[Data entries]
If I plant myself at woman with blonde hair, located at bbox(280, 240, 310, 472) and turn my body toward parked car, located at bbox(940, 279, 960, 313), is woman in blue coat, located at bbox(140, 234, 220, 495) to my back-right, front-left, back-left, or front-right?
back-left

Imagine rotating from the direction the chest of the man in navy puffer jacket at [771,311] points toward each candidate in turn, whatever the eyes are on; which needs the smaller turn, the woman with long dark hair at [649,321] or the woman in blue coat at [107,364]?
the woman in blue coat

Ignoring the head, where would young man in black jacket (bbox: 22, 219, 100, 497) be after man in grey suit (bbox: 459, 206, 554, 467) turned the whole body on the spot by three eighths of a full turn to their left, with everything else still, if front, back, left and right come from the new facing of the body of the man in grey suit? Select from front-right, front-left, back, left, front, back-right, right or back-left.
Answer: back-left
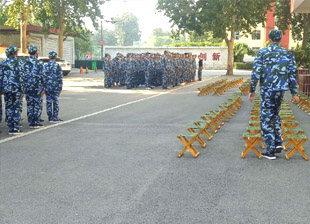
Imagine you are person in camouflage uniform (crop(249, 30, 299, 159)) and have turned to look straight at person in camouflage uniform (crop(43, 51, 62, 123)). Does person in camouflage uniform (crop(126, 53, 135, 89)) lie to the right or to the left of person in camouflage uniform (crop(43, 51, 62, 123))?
right

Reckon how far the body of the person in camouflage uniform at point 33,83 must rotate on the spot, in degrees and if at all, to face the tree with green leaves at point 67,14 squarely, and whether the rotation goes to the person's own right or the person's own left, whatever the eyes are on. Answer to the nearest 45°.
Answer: approximately 45° to the person's own left

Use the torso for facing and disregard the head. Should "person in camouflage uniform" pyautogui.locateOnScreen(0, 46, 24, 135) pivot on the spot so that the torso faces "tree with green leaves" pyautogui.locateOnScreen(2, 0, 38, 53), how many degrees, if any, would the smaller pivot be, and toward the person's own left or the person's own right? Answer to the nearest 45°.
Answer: approximately 45° to the person's own left

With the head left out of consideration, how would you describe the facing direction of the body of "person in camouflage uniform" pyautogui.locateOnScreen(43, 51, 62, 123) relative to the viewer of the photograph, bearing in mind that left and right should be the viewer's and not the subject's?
facing away from the viewer and to the right of the viewer

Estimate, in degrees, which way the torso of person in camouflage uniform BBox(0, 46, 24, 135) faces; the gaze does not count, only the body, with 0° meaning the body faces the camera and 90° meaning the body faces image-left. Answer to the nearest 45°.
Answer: approximately 225°
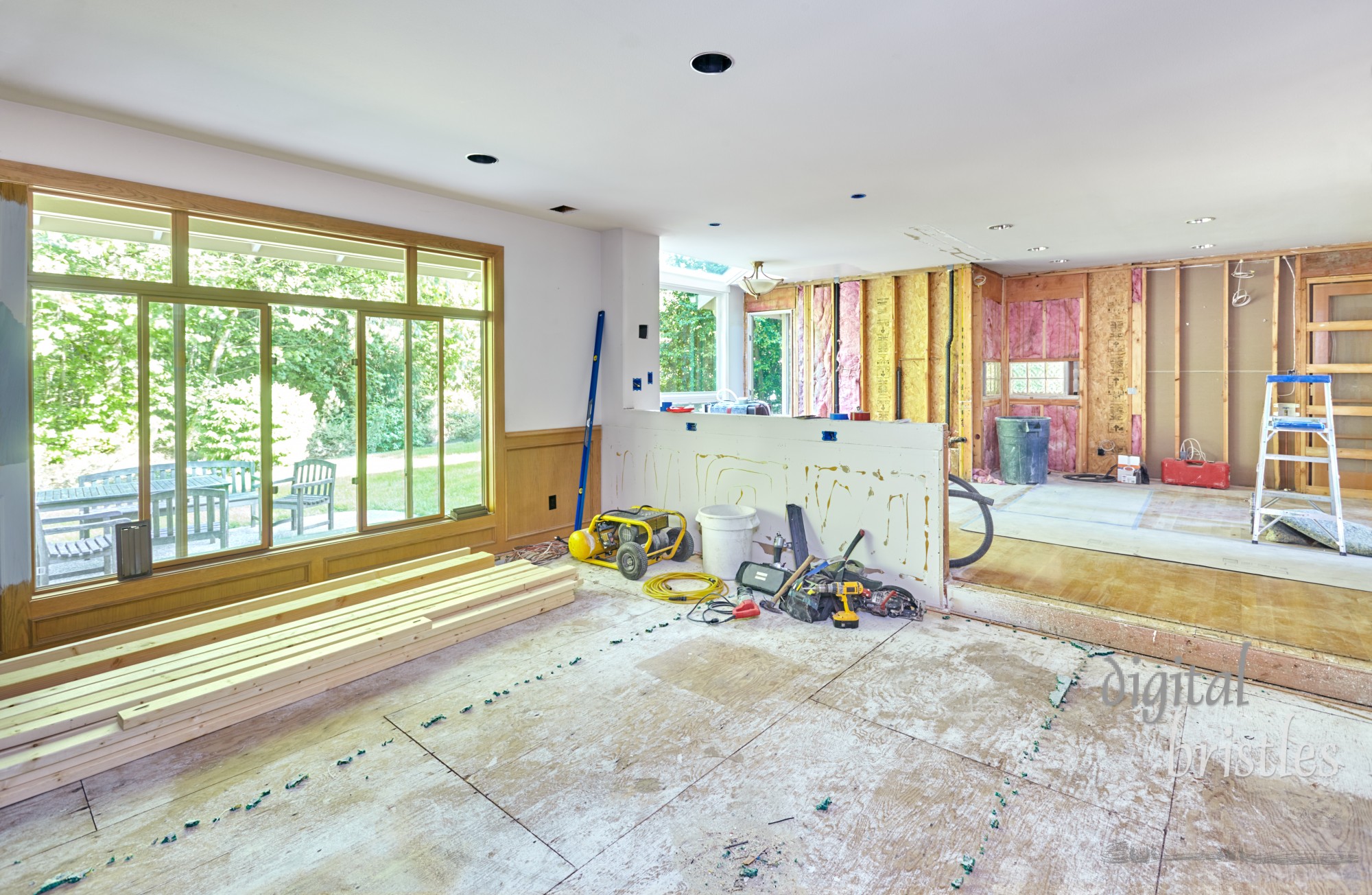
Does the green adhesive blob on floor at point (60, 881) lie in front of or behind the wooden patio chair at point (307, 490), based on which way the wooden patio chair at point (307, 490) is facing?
in front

▶ _Task brief_
Copy out the lines starting at the one that contains "With the head" and ending at the last line of the records, both ends included. Leave the pictures out of your copy.

▶ _Written solution_
With the head left out of consideration, how would you describe the facing direction of the body of "person in camouflage uniform" pyautogui.locateOnScreen(43, 51, 62, 123) relative to the viewer of the photograph, bearing in mind that left and right should be the viewer's and not the subject's?
facing away from the viewer and to the right of the viewer

Estimate, in degrees, which way the torso of person in camouflage uniform BBox(0, 46, 24, 135) faces; the gaze does not count, only the body, with 0° meaning the body faces the camera and 90° meaning the body faces image-left. Answer to the nearest 45°.
Answer: approximately 225°
Does the green adhesive blob on floor at point (60, 881) lie in front of or behind the wooden patio chair at point (307, 490), based on which way the wooden patio chair at point (307, 490) is facing?
in front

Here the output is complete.